Showing posts with label travelling. Show all posts
Showing posts with label travelling. Show all posts

Friday, 15 November 2013

Beatnik Beats



[With apologies to Jack Kerouac and other Beat types]
I saw the best minds of my generation destroyed by madness, starving hysterical naked apart from some damn fine knitwear.

In the bar I told Dean, ‘Hell, man, I know very well you didn’t come to me only to want to become a knitter, and after all what do I really know about it except that you’ve got to stick to it with the energy of a benny addict, and that circular needles are probably easier on the wrists.’

I left behind a big half-finished shawl, folded back my comfortable home sheets for the last time early one morning, and left. I was on the road again, this time with a big, red cabled sweater to keep me company in planes, rattling trains, and pick-up trucks as I moved from place to place. Somewhere along the line I knew there’d be girls, visions, Estonian lace knitting, everything; somewhere along the line the purl would be handed to me.

I finished Beatnik in Santa Margherita, a little town by the sea way out west. Late at night, I dunked it in the kitchen sink, and hung it on the radiator, as there was no other way a great, thick thing like that was ever going to dry otherwise. The radiator branded a ridge across the neckband where I wedged it in place. I took some awkward selfies on a day too warm to wear it.

I dug the sweater. It's the kind of sweater that, even though you’re on the road alone and far from home with only five Euros and three stitch-markers in your pocket, will wrap itself around you, and make you warm: wool-warm and red-happy.

Monday, 4 October 2010

On the road again


I am heading off for a very brief spell in Genoa to do some much needed research. People often express envy that my PhD demands trips to Italy, but I tend to get unduly stressed out about these visits. I find research a rather lonely business at the best of times, and this anxiety is amplified when in an unfamiliar place where I am compelled to communicate in my second language. 
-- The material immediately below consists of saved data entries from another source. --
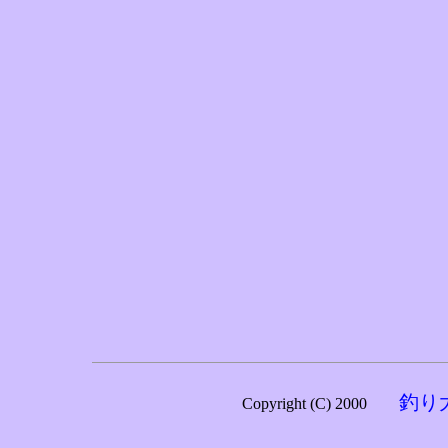
釣り
Copyright (C) 2000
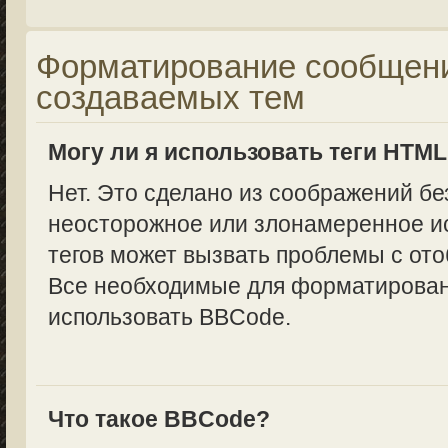
Форматирование сообщени
создаваемых тем
Могу ли я использовать теги HTM
Нет. Это сделано из соображений бе
неосторожное или злонамеренное и
тегов может вызвать проблемы с от
Все необходимые для форматирован
использовать BBCode.
Что такое BBCode?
One thing that I do enjoy about the process, though, is the long stretches of knitting time it affords, while in transit, and as a substitute for social contact *self-pitying sniff*. This time I shall be turning the above purple perfection into Elphaba (pattern here on Ravelry, beautiful project photo here), a lightweight pullover inspired by the so-called Wicked Witch of the West... that might be why I said I was going for a spell in Genoa. Ahem. If I ever started dyeing yarn (which, incidentally, I have been thinking of experimenting with), one of my colours would definitely be 'Bad Pun Blush'. 

Friday, 2 April 2010

'I have heard the mermaids singing, each to each'


Sometimes I think I spend longer dreaming about what to knit while travelling than I do actually travelling. I shall be spending about nine hours on trains over the next few days (I'm grateful that there will be any trains for me to take - I didn't think I was going to make it home this holiday with the possible strike), and so for most of today my thoughts flitted from wherever they were supposed to be focussed to prospective knittish ways to fill this time.
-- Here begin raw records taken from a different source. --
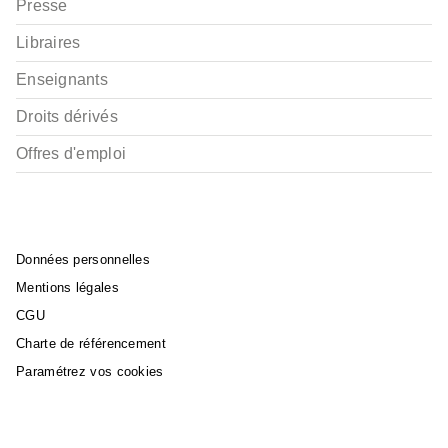
Presse
Libraires
Enseignants
Droits dérivés
Offres d'emploi
Données personnelles
Mentions légales
CGU
Charte de référencement
Paramétrez vos cookies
When I really start thinking about matching yarns and patterns, it can become quite an involved imaginative voyage. I had previously seen the green of the yarn above as summer shoots and juicy grass, but suddenly it transformed before my eyes from leaves under the sun to fronds under the water, and I knew I wanted to make a Laminaria. Lots of knitters seem to endow yarn with the faculty for reason ('it hasn't decided what it wants to be yet'), which seems ridiculous until you experience that moment of epiphany, when a clear decision emerges as if by magic from a mire of uncertainty. This one was accompanied by mermaids swimming through the underwater kingdom I was about to create, much like this old Levis advert, but with more knitting.

What's that? You want another gratuitous swift-in-motion shot? Oh, ok, if you insist. 



Ah Jonathan...

Thursday, 27 August 2009

Train in Vain

The journey time between Edinburgh and Cambridge is about four and a half hours; I'm sure I spend longer than that every time pondering what to knit on the train. I had thought I would start this, in this superwash merino which sprung into my hands the last time I was in the K1 Cave of Temptation, thus ending my long quest for a black cardigan.

I've been having some trouble getting gauge, though, so I think instead I might make this with all my leftover yarn from Broderie.

Thanks to my charming friend at the Book Festival, I did briefly consider not knitting at all, and just reading a real, paper book. But, really, the lacunae in my shawlette collection are too serious not to address.